Role of myocardial MicroRNAs in the long-term ventricular remodelling of patients with aortic stenosis

Abstract

We hypothesize that miRs are key players in the dynamics of the hypertrophy phenotype in aortic stenosis (AS) patients. In our study, we aimed to identify the transcriptional patterns (protein-coding transcripts and miRs) from myocardial sample biopsies that could be associated with the absence of left ventricle (LV) mass regression after aortic valve replacement (AVR in patients with severe AS and LV hypertrophy. We prospectively included 40 patients with severe AS, LV hypertrophy and preserved EF undergoing AVR. Myocardial biopsies obtained during surgery were analysed for transcriptomic analysis performed by next generation sequencing. At a 1-year follow-up, no hypertrophy reversal was observed in about half of the patients in the absence of patient-prothesis mismatch, prosthesis dysfunction of uncontrolled hypertension. Predictors of mass regression were assessed From clinical, echocardiographic, biochemical variables as well as from 300 miRs obtained from myocardial specimens, allowing the identification 29 differentially expressed. miR 4709-3p was found as a positive independent predictor of hypertrophy regression together with hs-TNT as a negative predictor.

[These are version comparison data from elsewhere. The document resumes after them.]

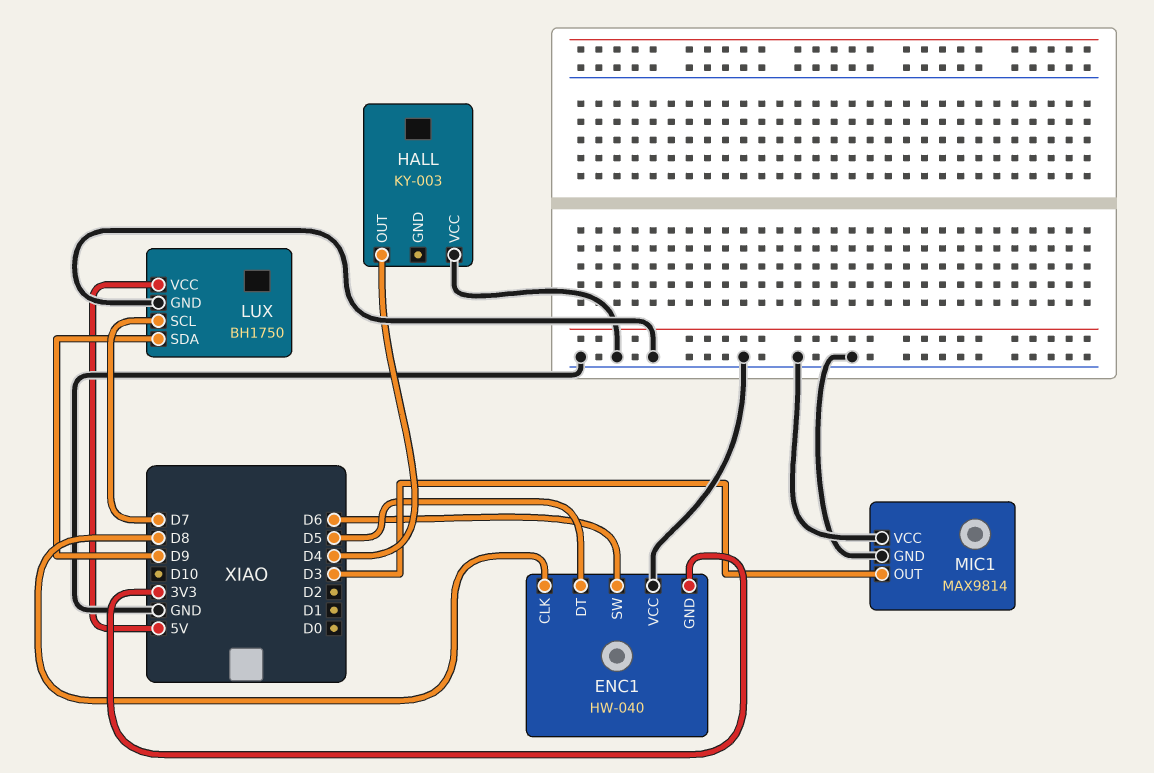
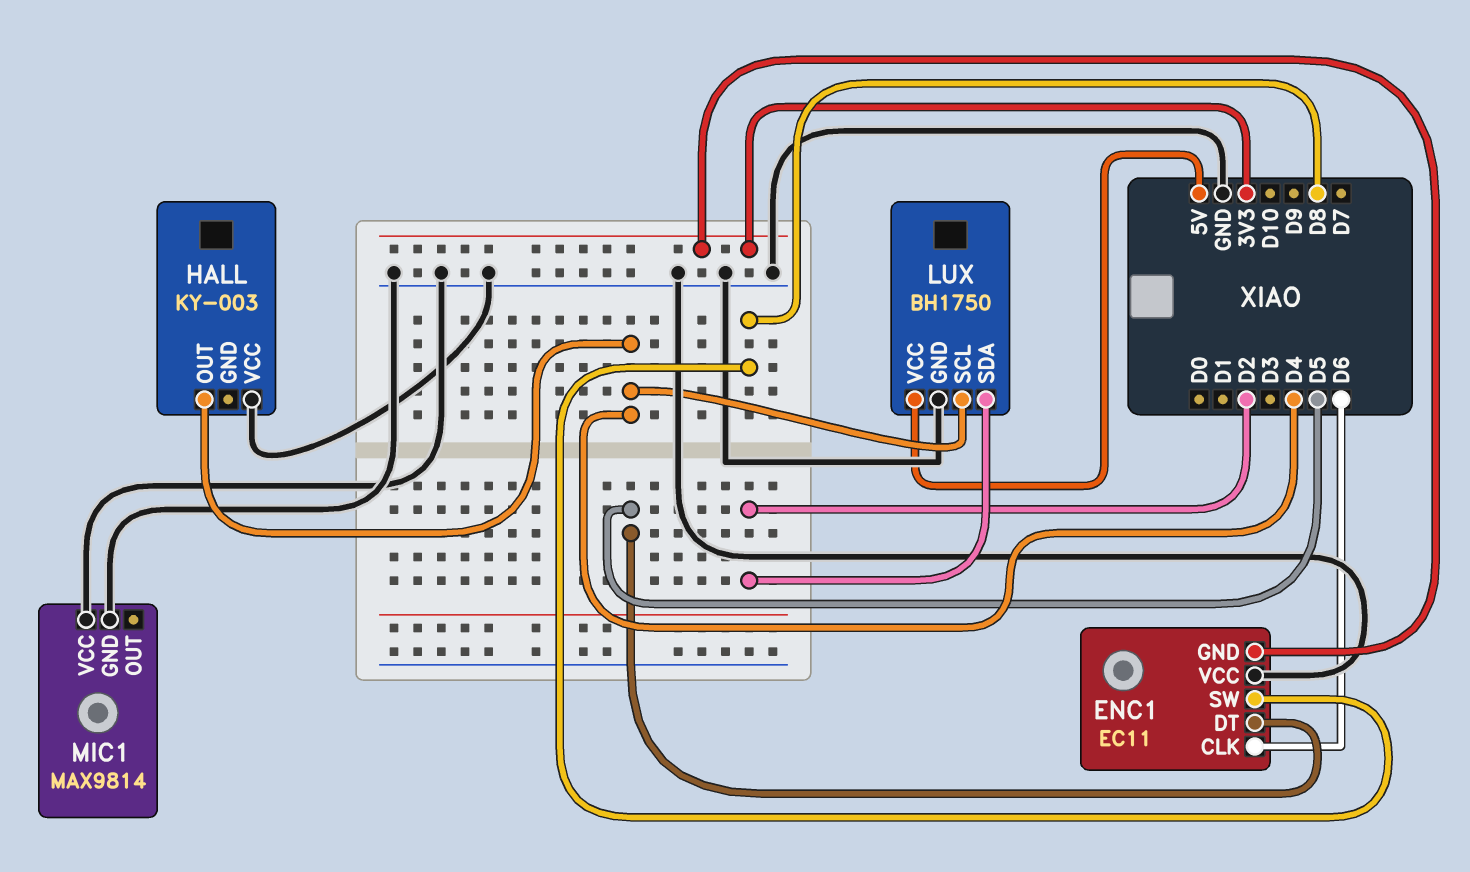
ENC1: HW-040 -> EC11
ENC1 pin CLK: D8 -> D6
ENC1 pin SW: D6 -> D8
LUX pin SCL: D7 -> D4
LUX pin SDA: D9 -> D2
MIC1 pin OUT: D3 -> none

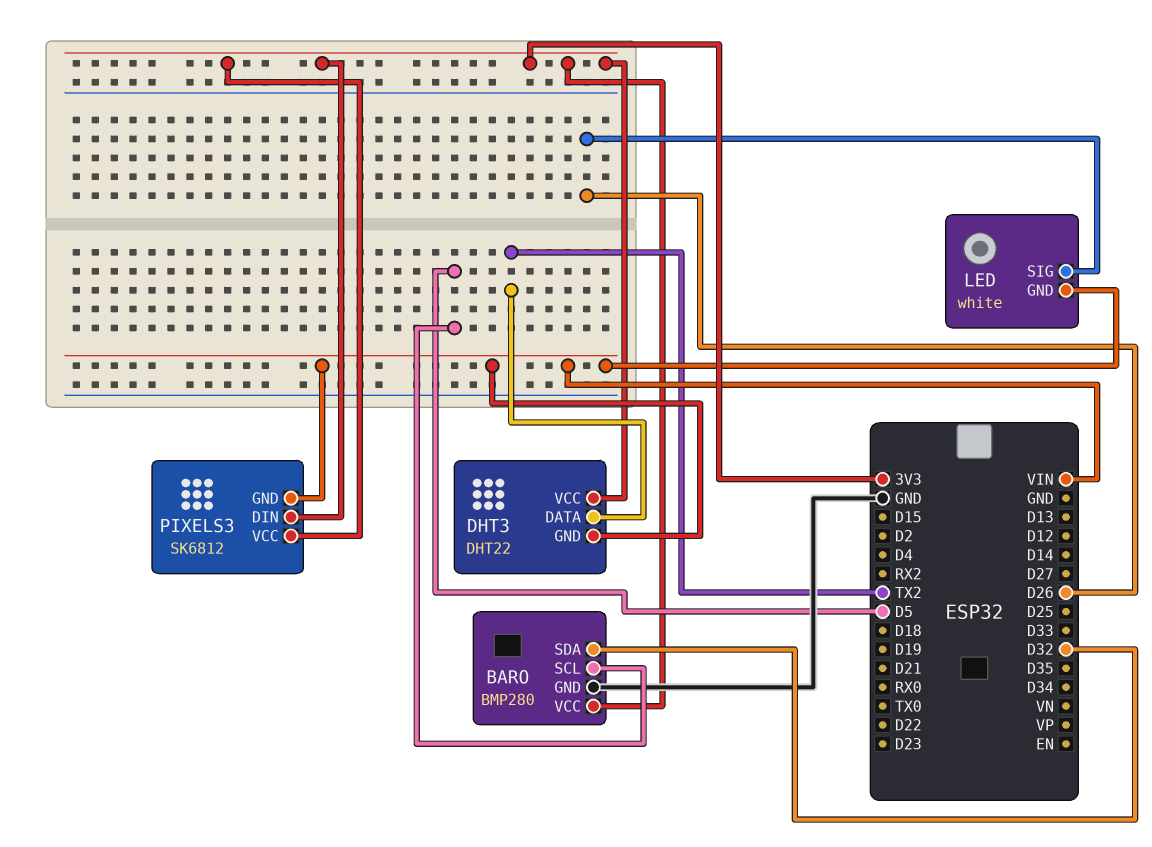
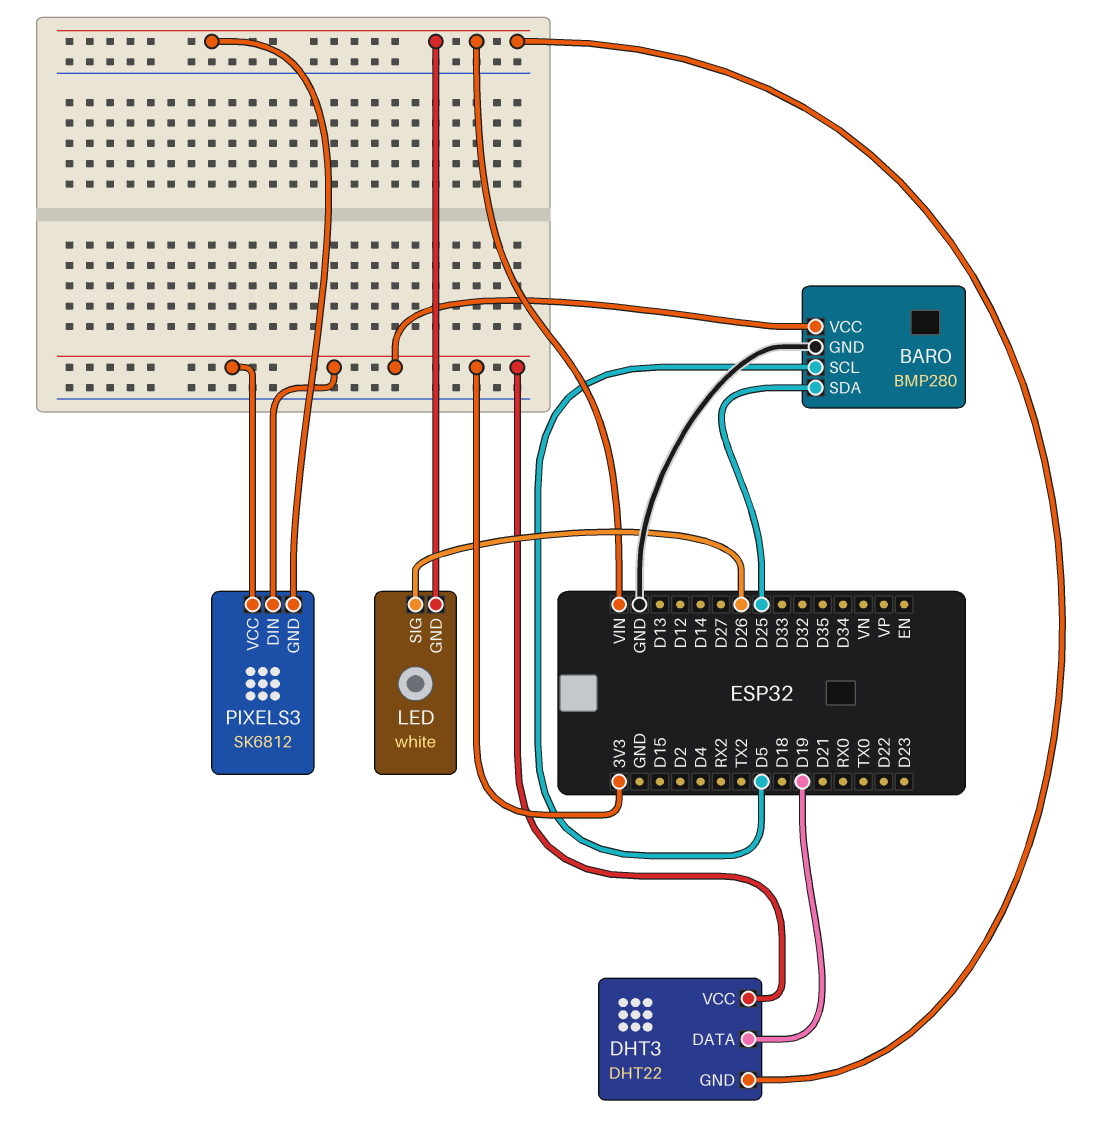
BARO pin SDA: D32 -> D25
DHT3 pin DATA: TX2 -> D19

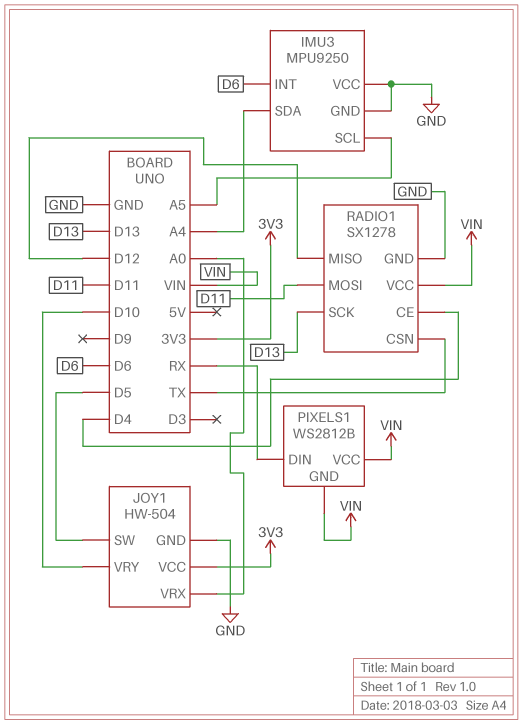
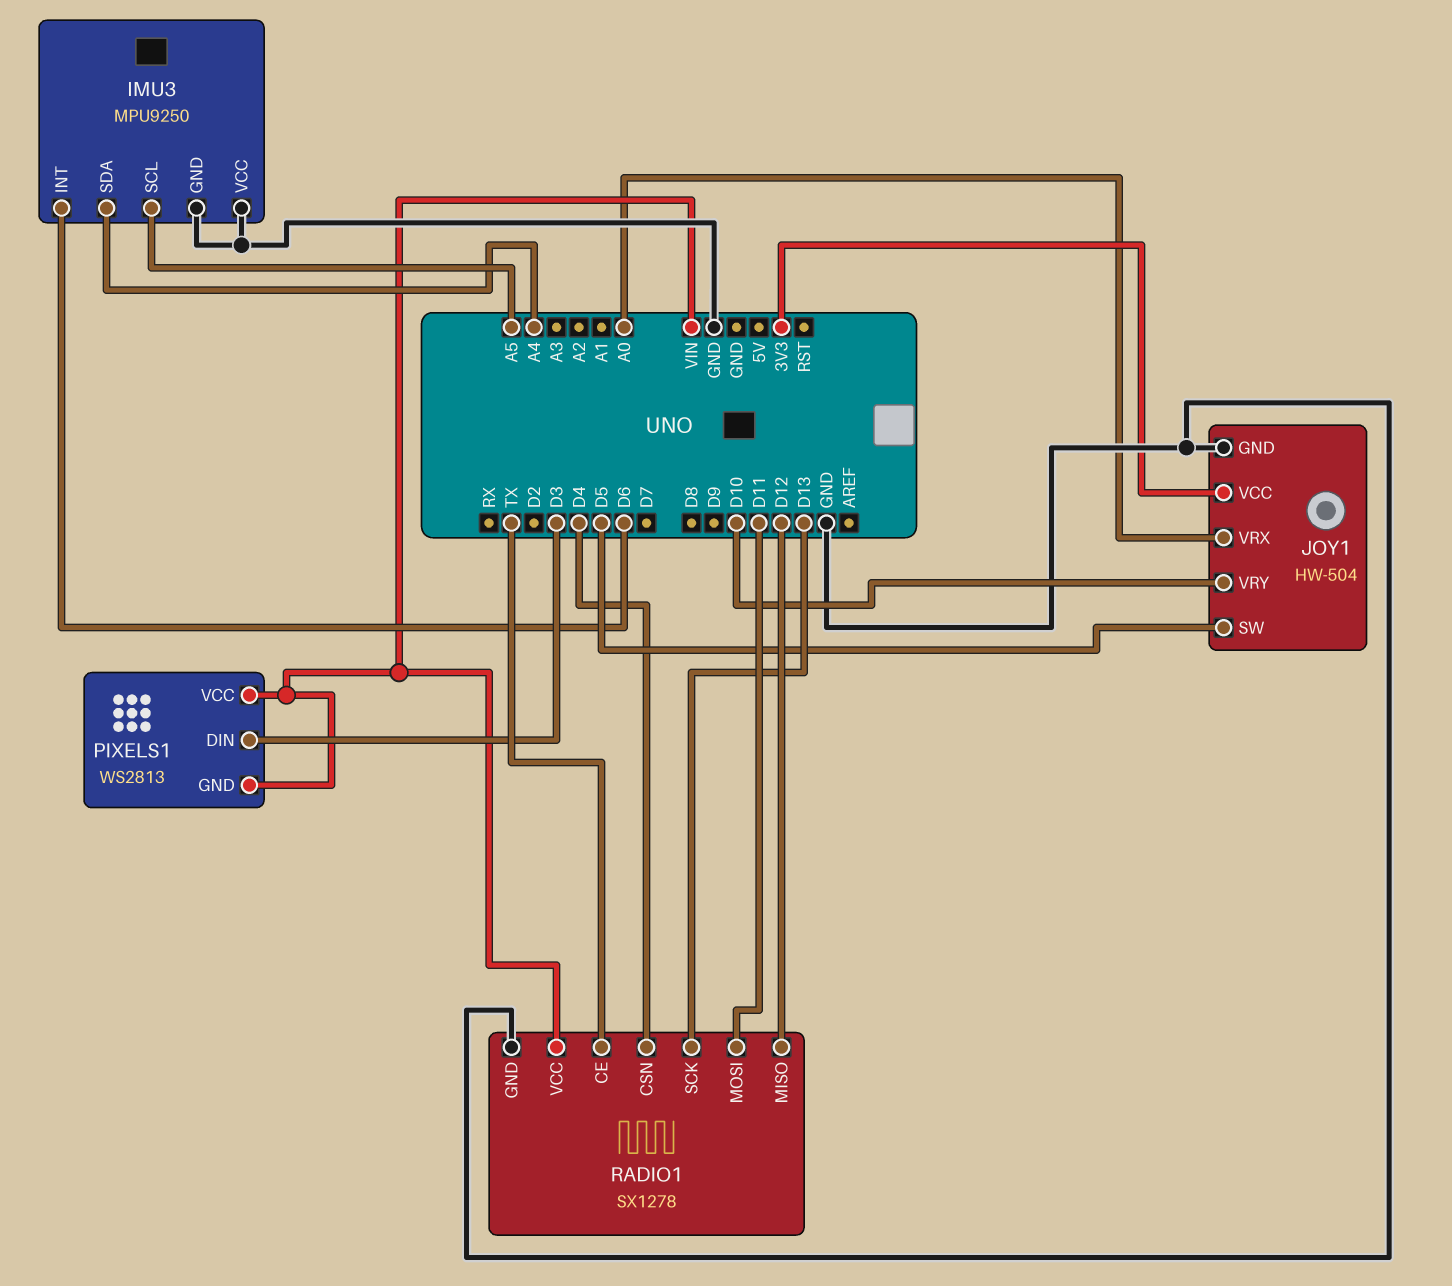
PIXELS1: WS2812B -> WS2813
PIXELS1 pin DIN: RX -> D3
RADIO1 pin CE: D4 -> TX
RADIO1 pin CSN: TX -> D4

Gene transcripts RFX1, SIX5, MAPK8IF3 and PKD1 were predicted as simultaneous targets of five upregulated miRs suggesting its importance in LV hypertrophy. In our cohort, tissue miR 4709-3p and hs-TNT were independent predictors of hypertrophy regression. The hypertrophy reversal process will likely depend from a complex network where miRNAs may have an important role, allowing a potential opportunity for therapy.